**GIVEN REQUEST A**.
Can you pull out, unchanged, the stretch of the listing below from the line containing "text b) Que" through the line containing "text Procedimiento de", with both of those lines included?

**PASSAGE TO READ**.
+--

Finally, not long ago, a Mexican-themed, national fast food chain was sued for having allegedly used the song “Guajira Guantanamera” (or its more famous American derivative, “Guantanamera”) in its television commercials. My firm represented that chain, and although that case ultimately settled, our defense was poised to turn on a challenge to the copyrights. Specifically, with respect to the underlying work, “Guajira Guantanamera,” we took the position was that even if that work was currently covered by U.S. copyright law (an debatable issue), the copyright was not enforceable by the song’s purported “owner,” Spanish music publishers, Ediciones Quiroga, S.L. We based our argument on two statutes: (1) Section 104A of the Copyright Act (recognizing the principle of restoration of copyrights in certain qualifying foreign works); and (2) the Cuban Embargo, as codified in 31 C.F.R. § 515.201 (b) and (d).

Section 104of the Copyright Act was important if — as appears — “Guajira Guantanamera” fell into the public domain in the mid-1990s due to a failure to timely file a renewal. Specifically, 17 U.S.C. §104A(h)(3), (6) would have allowed the work to regain U.S. copyright protection provided certain conditions were met, but the restoration of such rights would have vested “in the author or initial rights holder of the work as determined by the law of the source country.” 17 U.S.C. §104A(b) (emphasis added). As Ediciones Quiroga was neither (it had obtained its interest from the work’s creator, Jose Fernandez Diaz, in 1942 and 1943), those rights would have gone to Diaz’s heirs. Why not then have Diaz’s heirs enforce the copyright? First, assuming those heirs reside in Cuba, they may not even know that they have a claim. Secondly, if they do know, and want to enforce their rights, any damages awarded or rights declared by them would likely be confiscated by the Cuban Government. (It is doubtful that any U.S. court would permit this to happen.)

The Cuban Embargo would come into play if Diaz’s heirs then decided to simply assign their rights to, e.g. Ediciones Quiroga. That embargo prohibits transactions, including transfers of ownership in real and personal property with the Cuban government or Cuban nationals, with certain limited exceptions. 31 C.F.R. § 515.201 (b) and (d); see also Havana Club Holding, S.A. v. Galleon S.A., 203 F.3d 116, 53 USPQ2d 1609 (2d Cir. 2000). Thus, the defense was prepared to show that, although Ediciones Quiroga continued to assert an ownership interest in”Guajira Guantanamera” (and collect significant royalties in connection therewith), its right to do so was less than certain.

+--

Data items:
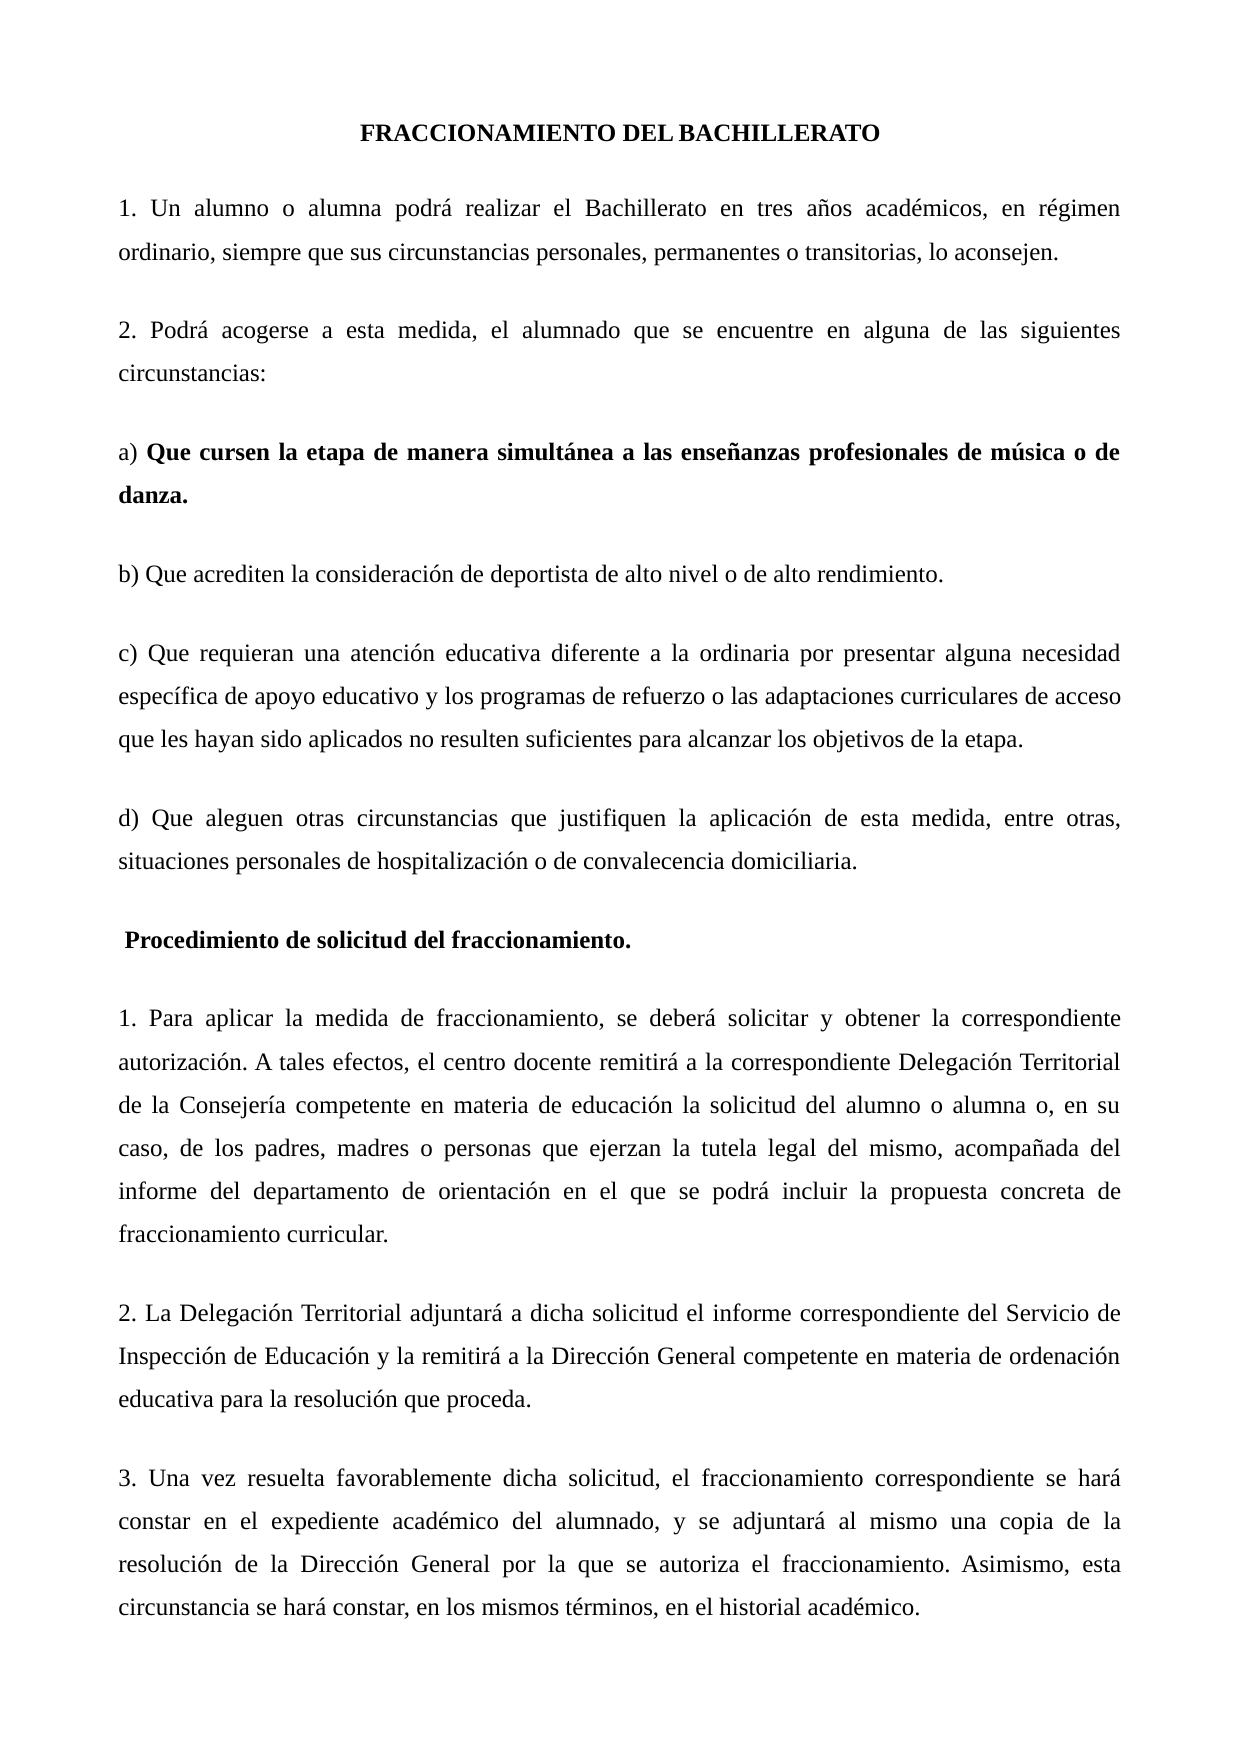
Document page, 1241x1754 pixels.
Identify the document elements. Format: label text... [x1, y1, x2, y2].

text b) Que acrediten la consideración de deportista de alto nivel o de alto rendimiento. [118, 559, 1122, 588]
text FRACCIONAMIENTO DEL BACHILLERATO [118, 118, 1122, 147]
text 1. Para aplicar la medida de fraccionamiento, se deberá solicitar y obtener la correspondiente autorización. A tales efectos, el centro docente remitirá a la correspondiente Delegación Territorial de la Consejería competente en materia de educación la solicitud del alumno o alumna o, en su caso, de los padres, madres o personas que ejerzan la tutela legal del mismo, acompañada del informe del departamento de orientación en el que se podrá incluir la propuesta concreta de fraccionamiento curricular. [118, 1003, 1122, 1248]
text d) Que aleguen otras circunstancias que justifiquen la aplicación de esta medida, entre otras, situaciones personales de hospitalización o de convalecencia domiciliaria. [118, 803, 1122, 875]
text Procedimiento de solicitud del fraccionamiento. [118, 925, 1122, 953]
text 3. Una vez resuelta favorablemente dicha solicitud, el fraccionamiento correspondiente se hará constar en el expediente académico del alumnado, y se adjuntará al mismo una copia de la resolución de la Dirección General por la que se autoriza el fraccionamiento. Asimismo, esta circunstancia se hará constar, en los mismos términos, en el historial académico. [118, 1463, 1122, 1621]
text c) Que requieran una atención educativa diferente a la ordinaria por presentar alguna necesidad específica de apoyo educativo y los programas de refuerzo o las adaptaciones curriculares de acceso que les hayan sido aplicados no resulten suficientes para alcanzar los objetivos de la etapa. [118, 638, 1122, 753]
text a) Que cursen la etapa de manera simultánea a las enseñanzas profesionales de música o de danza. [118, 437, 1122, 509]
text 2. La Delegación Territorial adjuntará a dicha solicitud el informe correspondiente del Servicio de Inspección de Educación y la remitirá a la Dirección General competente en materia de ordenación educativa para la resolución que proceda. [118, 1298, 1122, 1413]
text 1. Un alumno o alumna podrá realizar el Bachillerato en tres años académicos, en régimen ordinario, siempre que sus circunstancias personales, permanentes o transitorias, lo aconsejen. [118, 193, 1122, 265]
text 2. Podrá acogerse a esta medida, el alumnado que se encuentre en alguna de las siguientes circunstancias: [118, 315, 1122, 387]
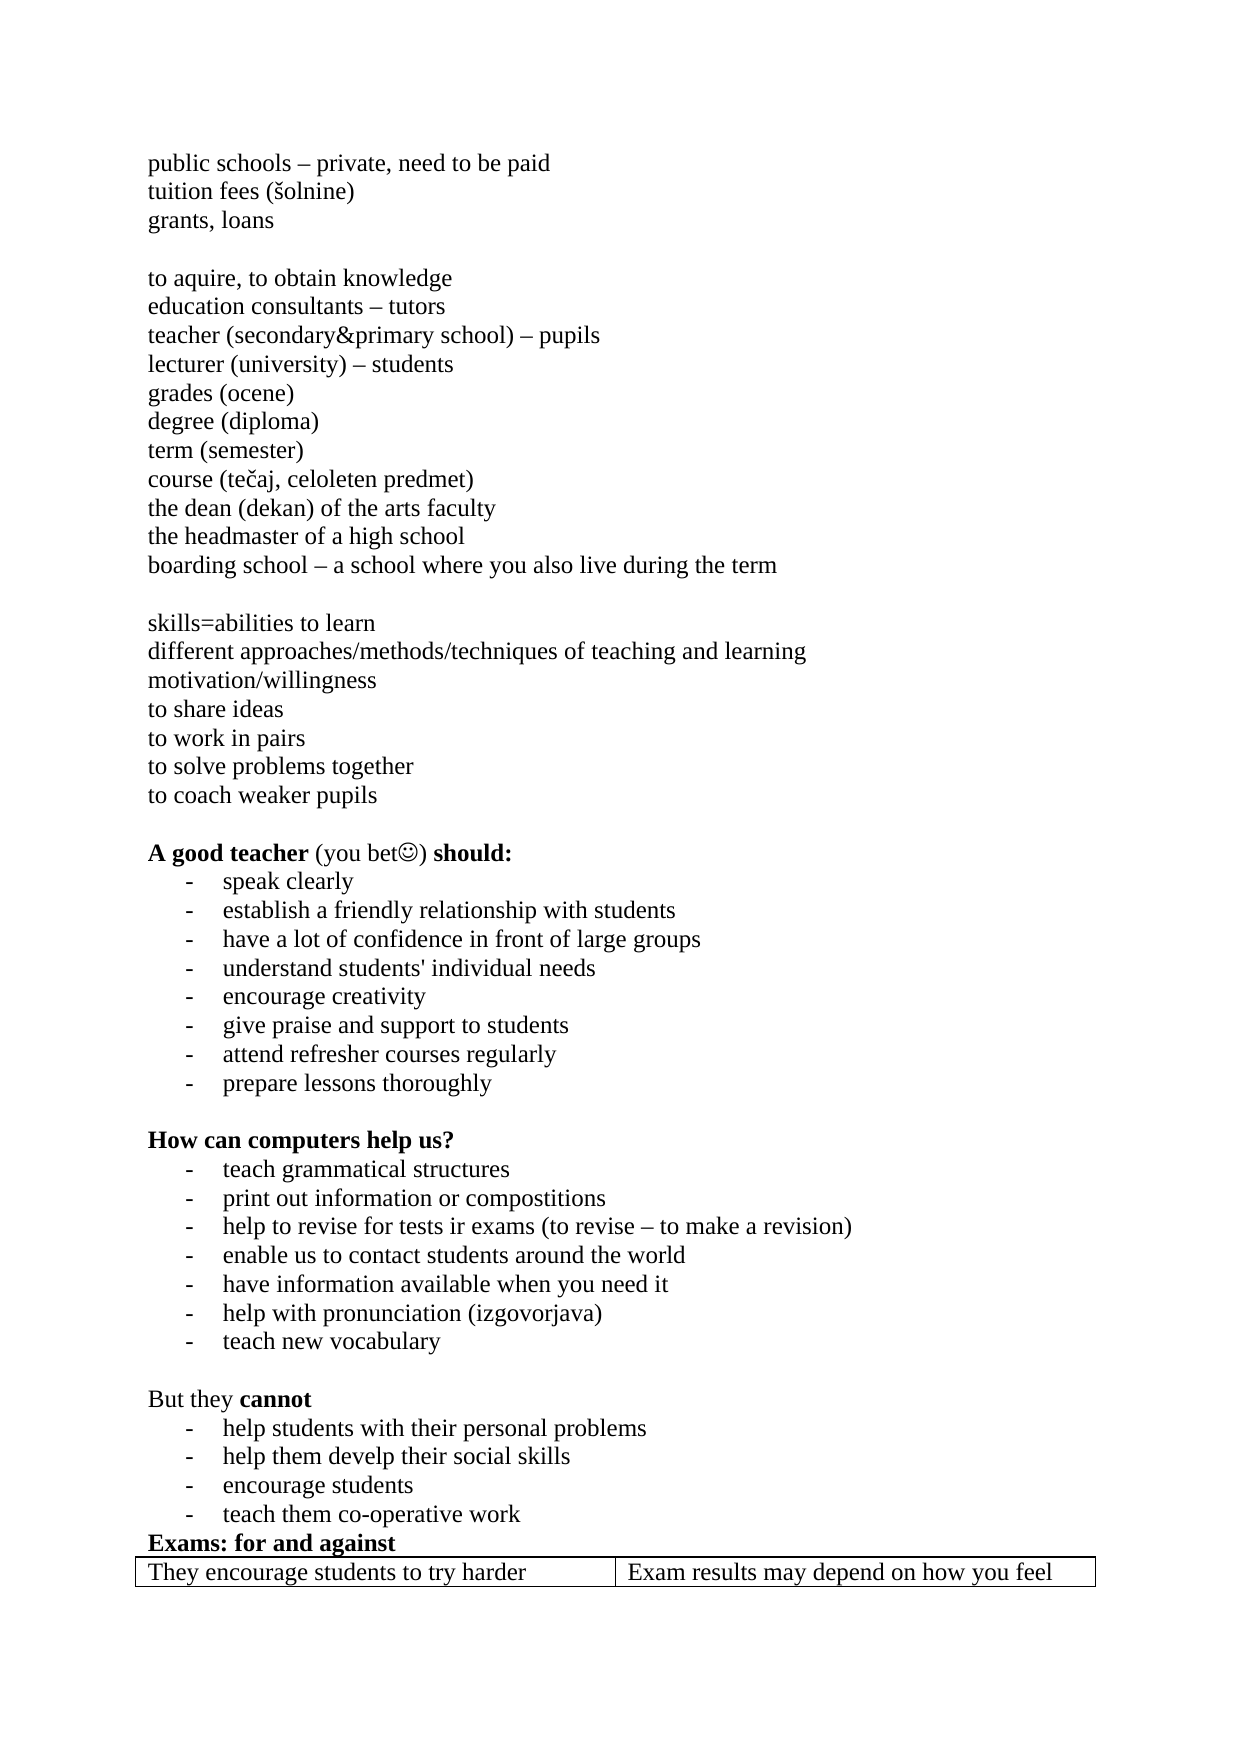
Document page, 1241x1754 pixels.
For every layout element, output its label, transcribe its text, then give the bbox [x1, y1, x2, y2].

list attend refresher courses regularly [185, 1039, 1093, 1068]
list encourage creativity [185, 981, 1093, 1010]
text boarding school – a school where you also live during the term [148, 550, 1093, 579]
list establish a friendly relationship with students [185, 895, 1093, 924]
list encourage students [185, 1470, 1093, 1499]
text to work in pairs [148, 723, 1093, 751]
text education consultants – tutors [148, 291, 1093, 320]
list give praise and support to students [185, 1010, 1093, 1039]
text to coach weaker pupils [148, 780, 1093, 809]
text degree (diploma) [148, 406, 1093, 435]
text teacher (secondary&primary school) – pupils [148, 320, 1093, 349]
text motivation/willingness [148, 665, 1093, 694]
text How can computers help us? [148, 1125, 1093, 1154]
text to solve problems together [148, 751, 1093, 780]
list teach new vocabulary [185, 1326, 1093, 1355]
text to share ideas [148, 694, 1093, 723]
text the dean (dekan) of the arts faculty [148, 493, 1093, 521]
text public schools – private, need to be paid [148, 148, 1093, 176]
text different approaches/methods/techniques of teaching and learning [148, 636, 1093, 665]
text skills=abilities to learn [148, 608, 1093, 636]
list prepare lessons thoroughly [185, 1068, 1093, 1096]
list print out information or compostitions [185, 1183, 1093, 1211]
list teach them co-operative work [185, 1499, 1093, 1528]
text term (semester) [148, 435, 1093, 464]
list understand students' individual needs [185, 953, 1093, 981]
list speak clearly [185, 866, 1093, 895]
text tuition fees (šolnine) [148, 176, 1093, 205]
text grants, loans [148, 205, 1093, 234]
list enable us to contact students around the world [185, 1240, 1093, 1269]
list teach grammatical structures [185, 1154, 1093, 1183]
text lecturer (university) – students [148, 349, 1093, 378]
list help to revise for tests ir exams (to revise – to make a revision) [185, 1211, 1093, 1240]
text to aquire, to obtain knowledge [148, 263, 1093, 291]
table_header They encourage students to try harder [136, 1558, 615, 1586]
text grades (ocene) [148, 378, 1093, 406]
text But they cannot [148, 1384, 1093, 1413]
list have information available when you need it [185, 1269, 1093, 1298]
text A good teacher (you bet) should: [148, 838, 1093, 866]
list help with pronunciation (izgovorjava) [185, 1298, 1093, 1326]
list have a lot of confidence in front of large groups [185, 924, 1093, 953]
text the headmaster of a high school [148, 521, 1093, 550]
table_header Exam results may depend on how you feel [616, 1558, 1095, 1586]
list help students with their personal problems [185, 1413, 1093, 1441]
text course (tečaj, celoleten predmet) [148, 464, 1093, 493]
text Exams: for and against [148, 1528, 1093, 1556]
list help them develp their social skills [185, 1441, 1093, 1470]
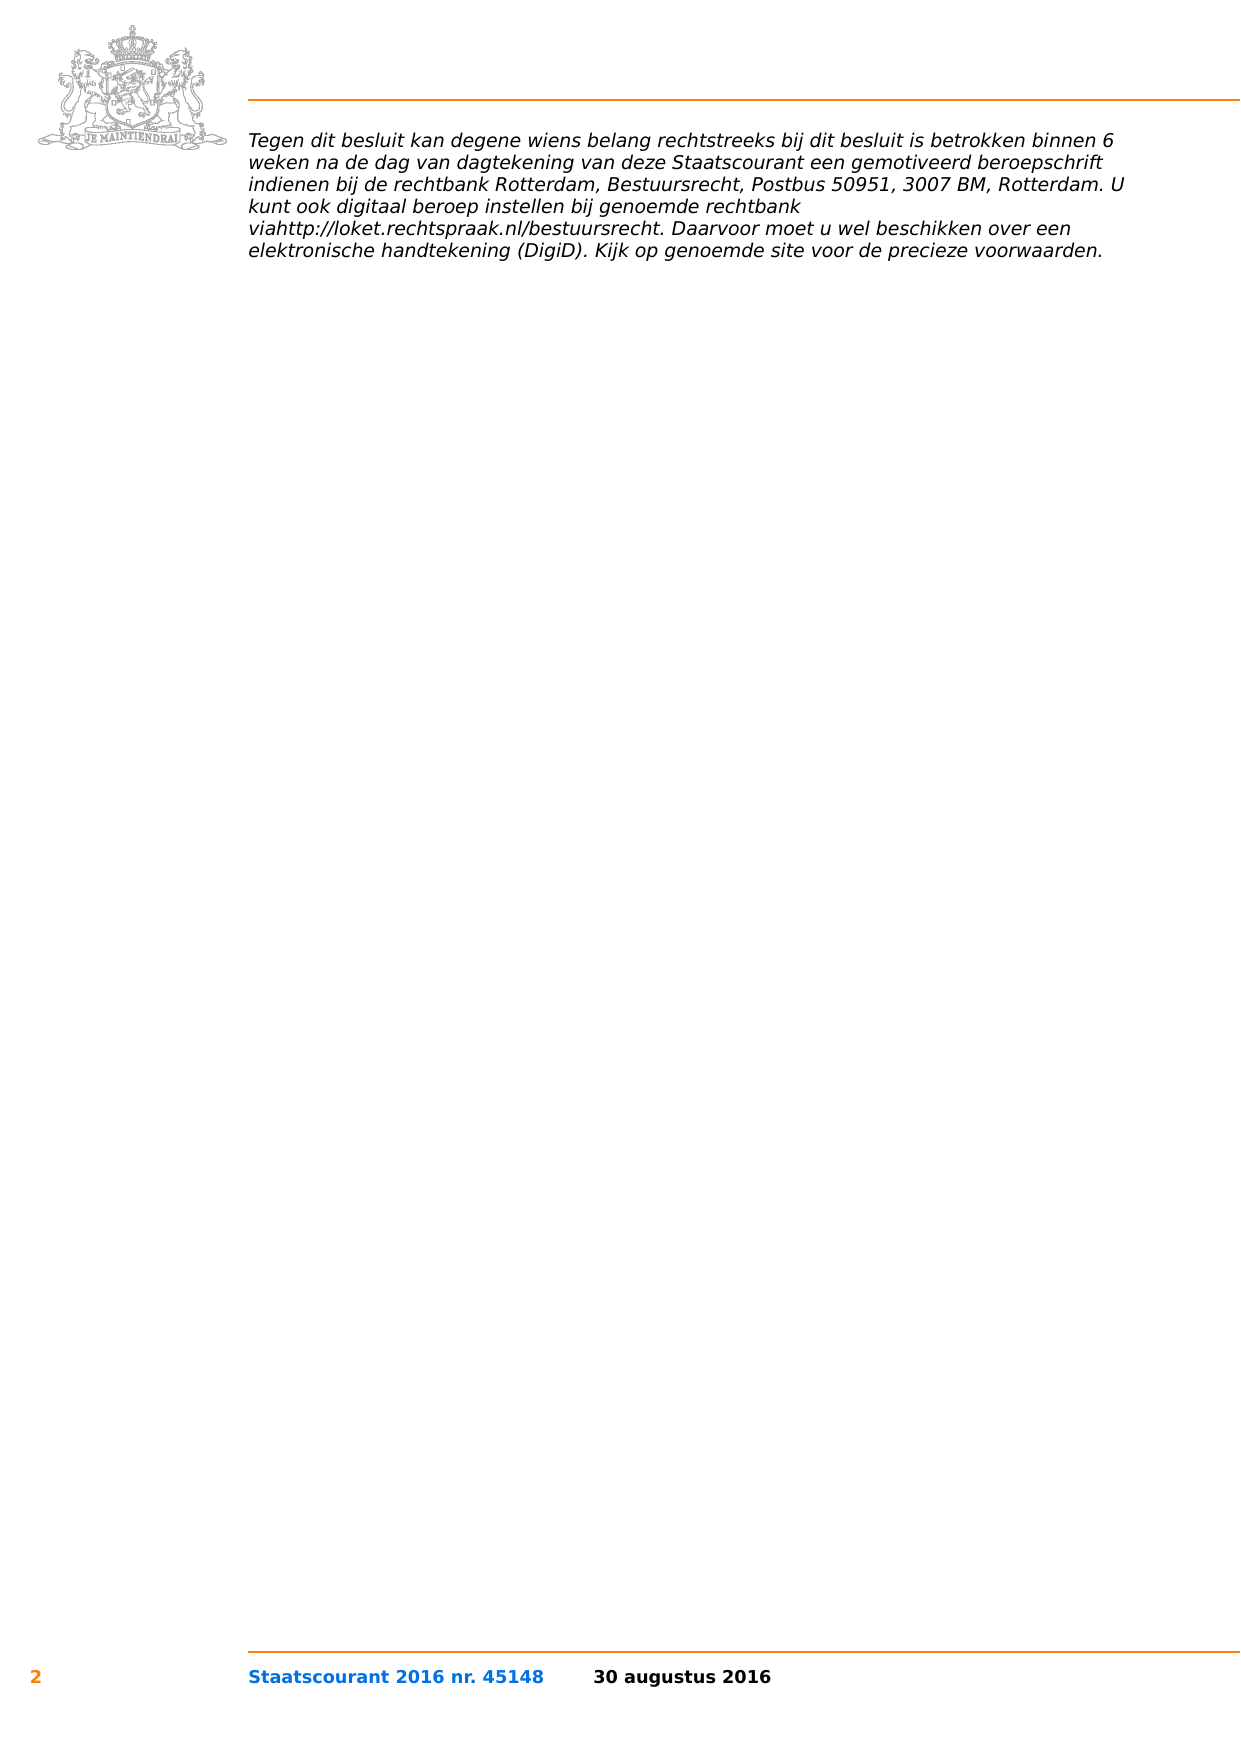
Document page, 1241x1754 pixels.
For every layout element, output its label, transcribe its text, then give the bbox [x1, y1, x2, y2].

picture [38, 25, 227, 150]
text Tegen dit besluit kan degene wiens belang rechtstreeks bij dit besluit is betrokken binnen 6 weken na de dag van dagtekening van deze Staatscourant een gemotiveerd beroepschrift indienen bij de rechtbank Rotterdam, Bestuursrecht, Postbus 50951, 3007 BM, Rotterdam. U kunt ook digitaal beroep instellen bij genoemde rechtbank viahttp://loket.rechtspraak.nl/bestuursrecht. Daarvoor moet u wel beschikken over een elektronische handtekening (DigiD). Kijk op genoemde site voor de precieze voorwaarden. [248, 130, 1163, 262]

+--

**GIVEN REQUEST B**.
Copy the stretch from "The Cuban Embargo would" through "less than certain." in the passage on the "Guajira Guantanamera" copyright defense above, word for word.

**WORKED SOLUTION A**.
text b) Que acrediten la consideración de deportista de alto nivel o de alto rendimiento. [118, 559, 1122, 588]
text FRACCIONAMIENTO DEL BACHILLERATO [118, 118, 1122, 147]
text 1. Para aplicar la medida de fraccionamiento, se deberá solicitar y obtener la correspondiente autorización. A tales efectos, el centro docente remitirá a la correspondiente Delegación Territorial de la Consejería competente en materia de educación la solicitud del alumno o alumna o, en su caso, de los padres, madres o personas que ejerzan la tutela legal del mismo, acompañada del informe del departamento de orientación en el que se podrá incluir la propuesta concreta de fraccionamiento curricular. [118, 1003, 1122, 1248]
text d) Que aleguen otras circunstancias que justifiquen la aplicación de esta medida, entre otras, situaciones personales de hospitalización o de convalecencia domiciliaria. [118, 803, 1122, 875]
text Procedimiento de solicitud del fraccionamiento. [118, 925, 1122, 953]

**WORKED SOLUTION B**.
The Cuban Embargo would come into play if Diaz’s heirs then decided to simply assign their rights to, e.g. Ediciones Quiroga. That embargo prohibits transactions, including transfers of ownership in real and personal property with the Cuban government or Cuban nationals, with certain limited exceptions. 31 C.F.R. § 515.201 (b) and (d); see also Havana Club Holding, S.A. v. Galleon S.A., 203 F.3d 116, 53 USPQ2d 1609 (2d Cir. 2000). Thus, the defense was prepared to show that, although Ediciones Quiroga continued to assert an ownership interest in”Guajira Guantanamera” (and collect significant royalties in connection therewith), its right to do so was less than certain.